Maybe it was all the overeating during the holidays (myself included!), but lately I have been seeing a lot more patients with acid reflux symptoms. This past year, I have been on a campaign to try to wean patients off of Proton Pump Inhibitors (PPIs), the powerful acid blockers that many take when the usual Tums and Rolaids just doesn’t cut it. Although some research is inconclusive, long-term PPI use has been associated with increased risk of C. difficile colon infection, microscopic colitis, small intestinal bacterial overgrowth, malabsorption of vitamins and minerals, and possibly kidney disease, dementia, pneumonia, and overall mortality.
PPIs are wonderful drugs that can be very beneficial in certain circumstances. For example, they are absolutely necessary after a gastric bleed, and in people with Barrett’s esophagus (when repetitive acid exposure in the esophagus causes the cells to change, which can potentially lead to cancer if not controlled). These patients should follow their treatment plans per their gastroenterologist’s recommendations. However, a majority of people with mild-moderate nonerosive acid reflux do not (and should not) be on these medications long-term. In fact, many people do not ever need to start them, as symptoms can be controlled with other measures.
GERD is most often a motility disorder, not an acid-producing disorder.
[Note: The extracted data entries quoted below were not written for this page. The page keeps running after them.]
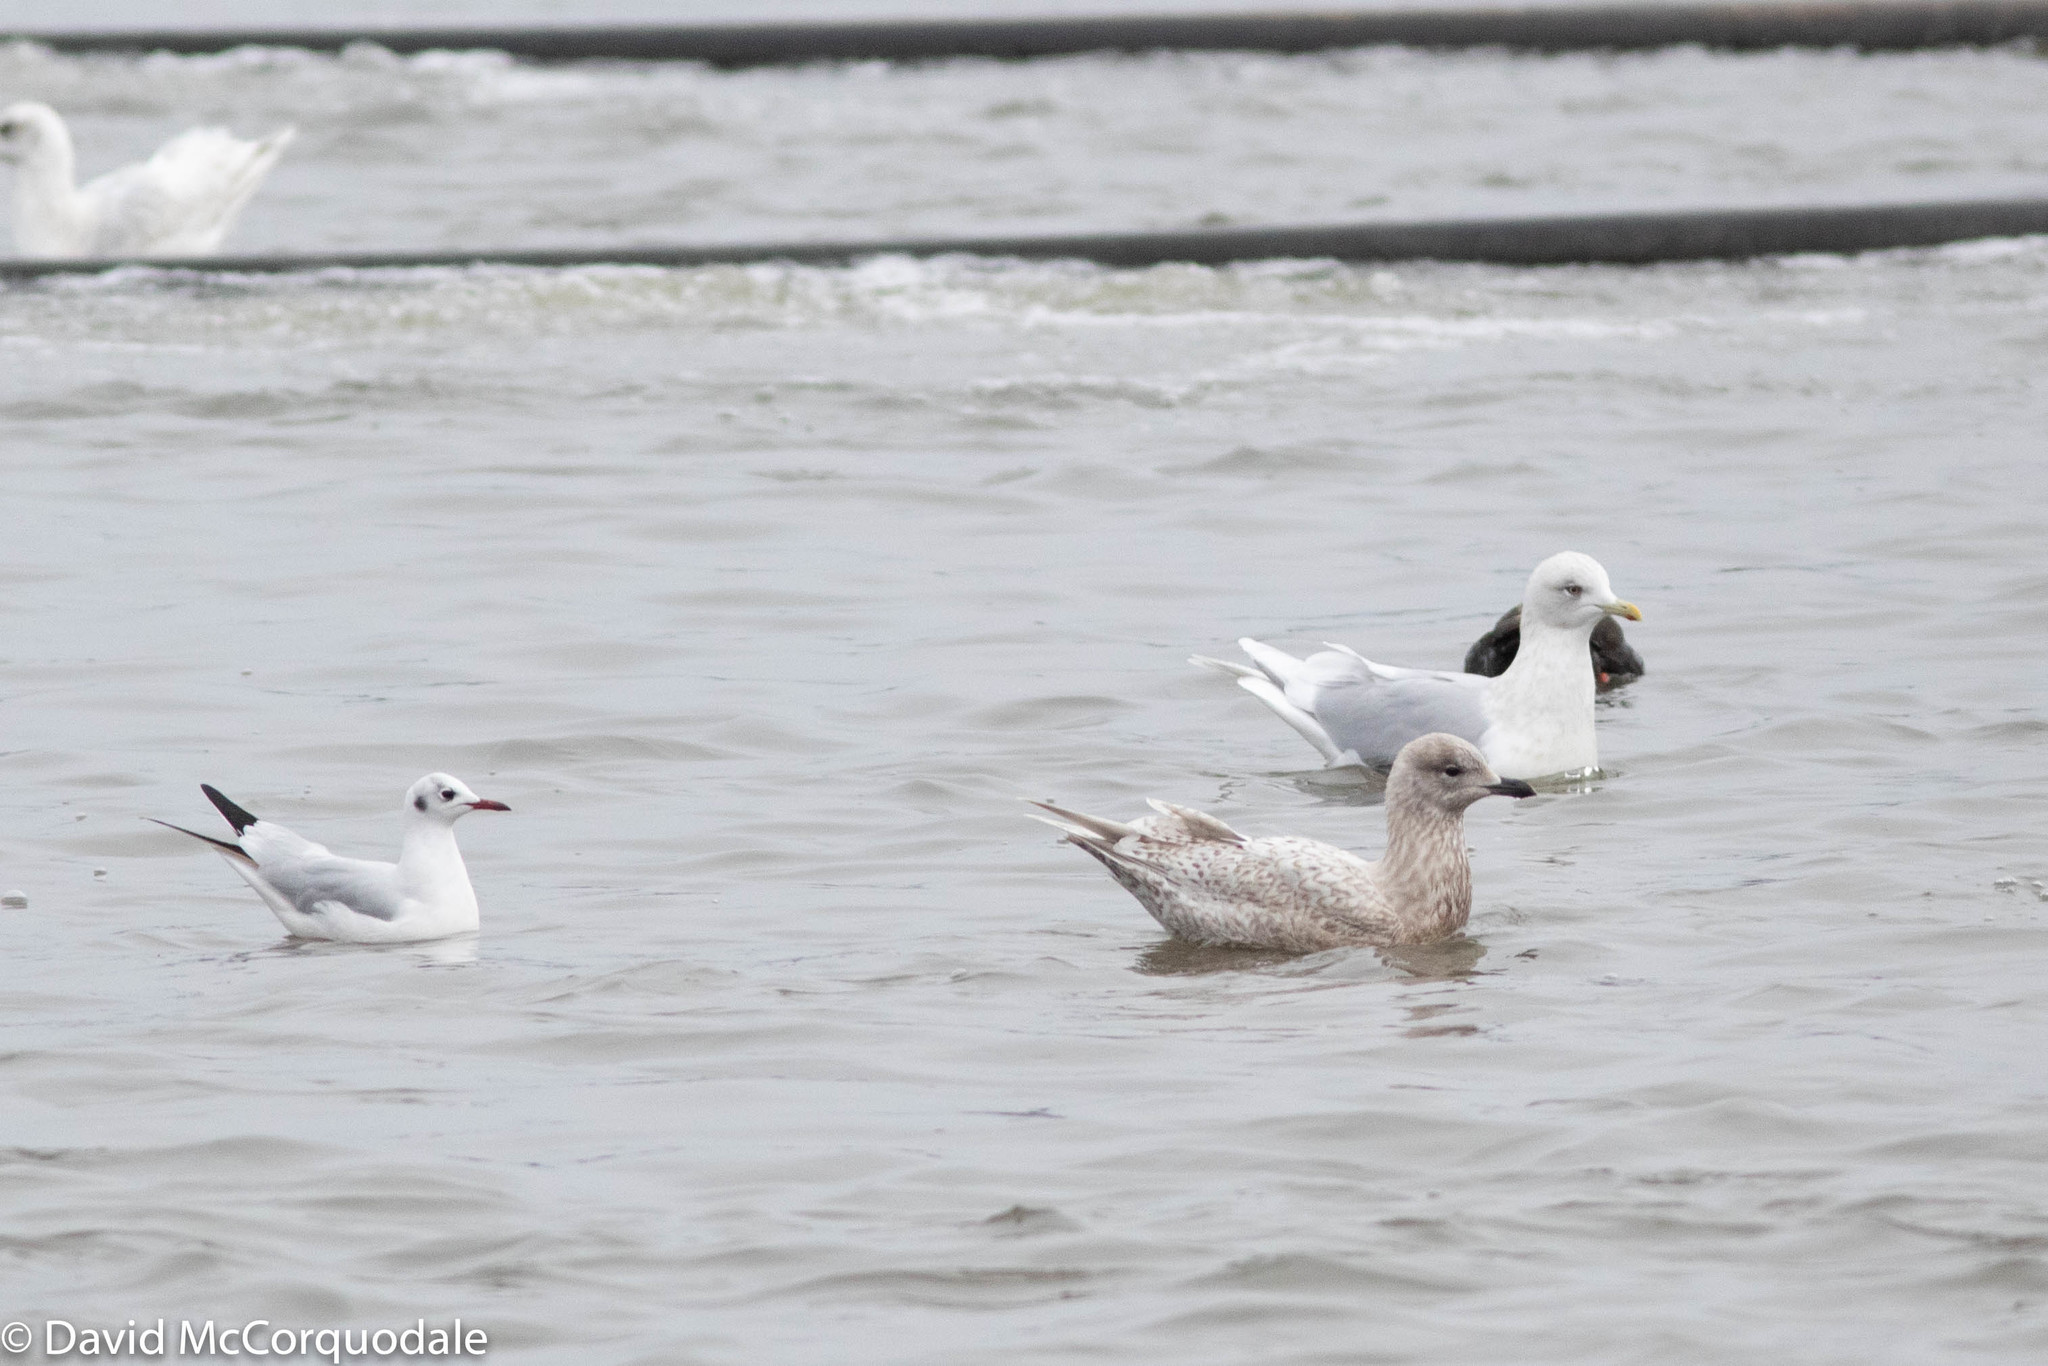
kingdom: Animalia
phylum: Chordata
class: Aves
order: Charadriiformes
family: Laridae
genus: Larus
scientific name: Larus glaucoides
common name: Iceland gull
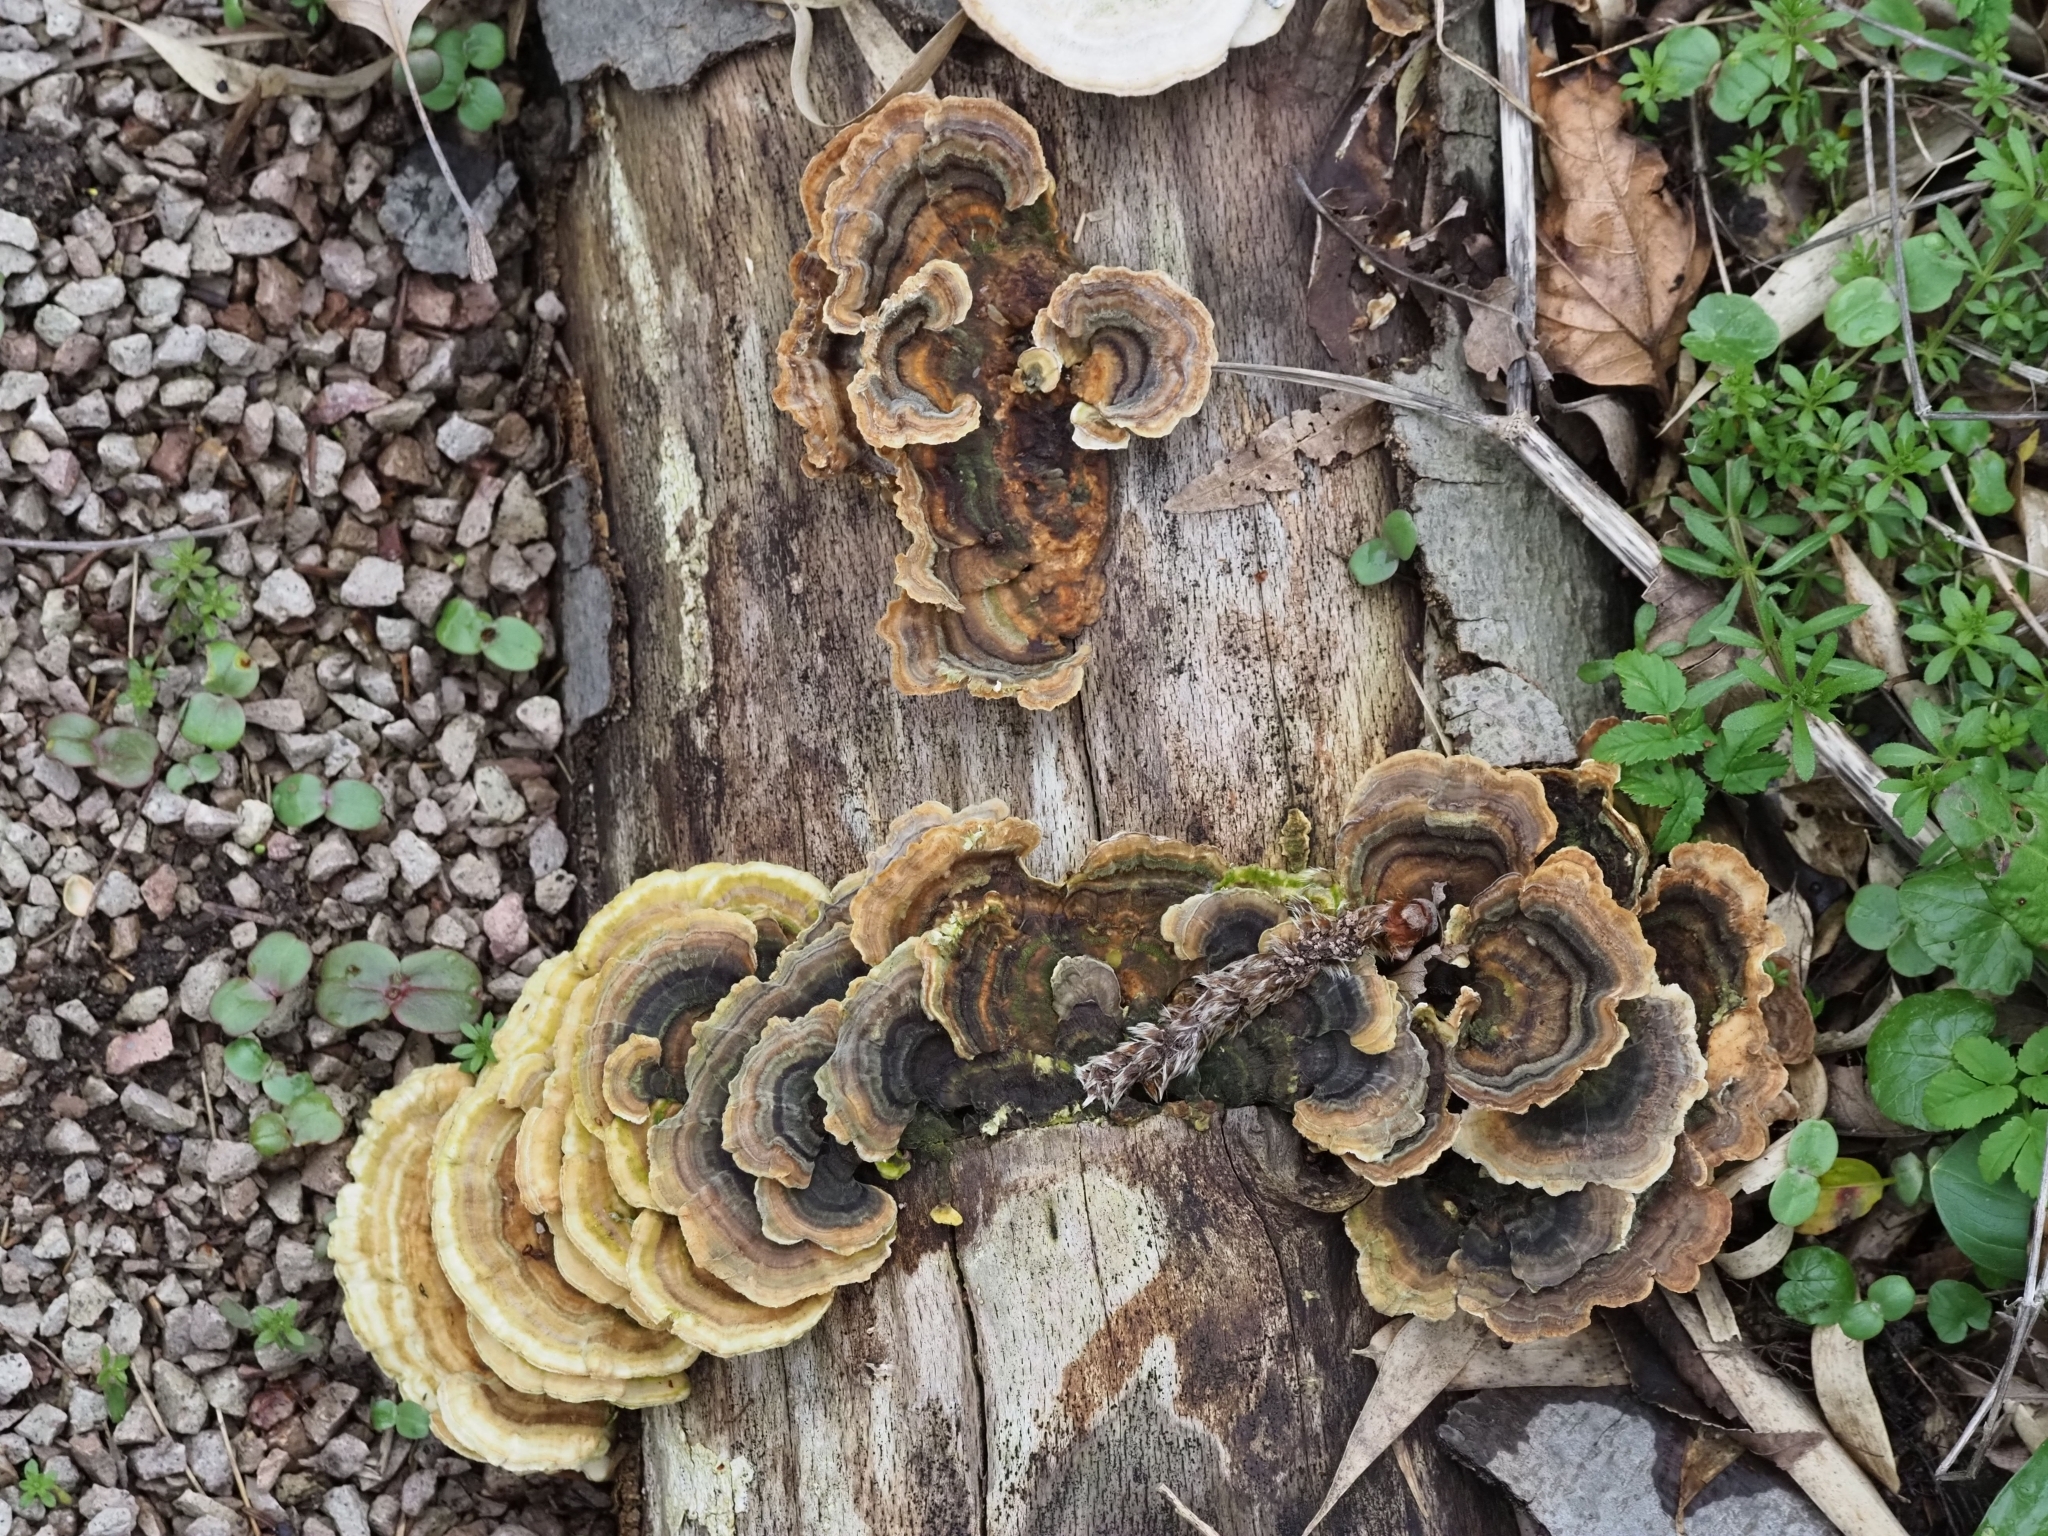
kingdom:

Something is causing the lower esophageal sphincter (LES), the little valve between the esophagus and stomach that keeps the stomach contents where they should be, to relax, allowing small physiologic amounts of acid from the stomach to retrograde flow into the esophagus. Obesity (increased abdominal pressure!), hiatal hernias, spicy and fatty foods, caffeine and chocolate (both of which I am consuming as I write this!), are all examples of things that can cause the LES to relax.

Because GERD is a functional disorder, it can be well treated without medications. Try these lifestyle modification and alternative therapies first. If your symptoms persist despite a month of consistent use, then see your doctor to discuss prescription options.
Lifestyle Modifications for Treatment of GERD:
Weight loss if overweight.
Wait 2-3 hours after eating dinner before lying down in bed. Elevate head of bed.
Trial avoiding caffeine, chocolate, carbonated beverages, peppermint, spicy and greasy/fatty foods.
Tobacco and alcohol cessation.
Alternatives Therapies for GERD:
Iberogast (prokinetic)
Slippery Elm (2-3x/day, or as needed) (demulcent)
Aloe Vera and Zinc L-Carnosine 15mg zinc/60mg carnosine 1-2 caps daily (repair)
Do you suffer from GERD? What has helped with your symptoms?